É isto: creio-me devidamente apresentado. Não nego, sei que pareço ser um tanto doido (“Admito: sou interno de um hospício”, eis um início de livro que aprecio); alego em minha defesa a atenuante de que sofro de uma “loucura mansa”, “a gentle madness”, título de um livro (mais um que cito!) de Nicholas Basbanes, outro envolvido com a colonização livresca. (E Hoolbrook Jackson, mais um doent…, digo, leitor que se debruçou sobre a bibliofilia — o seu “The Anatomy of Bibliomania”, criminosamente ainda não traduzido aqui no Berço Esplêndido, é uma obra-prima —, afirmava que se tratava de uma mania menos perigosa do que a sanidade dos sãos. Confere e confirmo.) Ou talvez não tão mansa: se a biblioteca define o seu dono, depositem-me imediatamente num manicômio. Bem, louco ou não, há estropiados piores do que eu que seguem funcionais — somente no meu edifício, conto um que berra “Vai, Parmêra” da sacada, outro que joga boliche, mais um que desce pelas escadas carregando tralhas de pescaria (pescar e jogar boliche empatando com colecionar selos na categoria “atividades mais chatas já inventadas”, ainda que seja forçoso reconhecer que colecionar selos provavelmente tenha a mesma conotação ritual de juntar livros). Poderia ser pior, respiro aliviado, e filosoficamente recordo que há algo de utópico naquele que aguarda a famosa era do ócio criativo, possivelmente adiada para as calendas, a fim de se dedicar aos livros ainda não lidos; algum respeito, assim, talvez nos seja devido.

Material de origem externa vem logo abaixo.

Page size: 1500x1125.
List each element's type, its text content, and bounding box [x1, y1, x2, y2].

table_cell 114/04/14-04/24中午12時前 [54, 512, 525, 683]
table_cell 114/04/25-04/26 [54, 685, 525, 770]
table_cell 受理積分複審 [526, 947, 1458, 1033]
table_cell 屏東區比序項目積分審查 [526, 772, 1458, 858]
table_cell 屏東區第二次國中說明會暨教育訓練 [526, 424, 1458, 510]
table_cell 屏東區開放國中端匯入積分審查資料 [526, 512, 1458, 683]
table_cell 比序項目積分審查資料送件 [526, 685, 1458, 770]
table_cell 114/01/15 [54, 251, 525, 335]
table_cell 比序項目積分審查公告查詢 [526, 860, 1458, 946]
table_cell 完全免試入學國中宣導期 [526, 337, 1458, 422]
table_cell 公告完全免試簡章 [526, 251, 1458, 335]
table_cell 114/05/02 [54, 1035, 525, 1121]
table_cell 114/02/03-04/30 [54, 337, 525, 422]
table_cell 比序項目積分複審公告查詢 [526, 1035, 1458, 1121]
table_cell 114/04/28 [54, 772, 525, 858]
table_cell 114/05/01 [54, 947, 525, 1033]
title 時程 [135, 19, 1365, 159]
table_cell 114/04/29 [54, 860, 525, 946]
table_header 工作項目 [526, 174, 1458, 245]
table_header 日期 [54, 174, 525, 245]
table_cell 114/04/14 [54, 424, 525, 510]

Encerro e espero estar (pouco) credenciado para as nossas conversas futuras. À moda de solenidades antigas, peroro, enfim (gosto de palavras estranhas, claro fique): autoridades presentes, minhas senhoras e meus senhores, neste momento solene e auspicioso, declaro, portanto, inaugurada esta coluna. Obrigado! (Espero, agora, revê-los daqui a quinze dias. Ou trinta. Talvez em dois ou três meses… Adiante!)

(Creio ouvir ao longe, como se lê nas anotações feitas em antigas transcrições de debates parlamentares, “fortes apupos e não apoiados”. Faço o pelo-sinal, murmuro um “Senhor, tende piedade de mim” e peço indulgência aos meus três leitores; cautelosamente, contudo — más sabe el diablo por viejo que por diablo —, também azeito os meus trabucos metafóricos para eventuais trocas de chumbo.)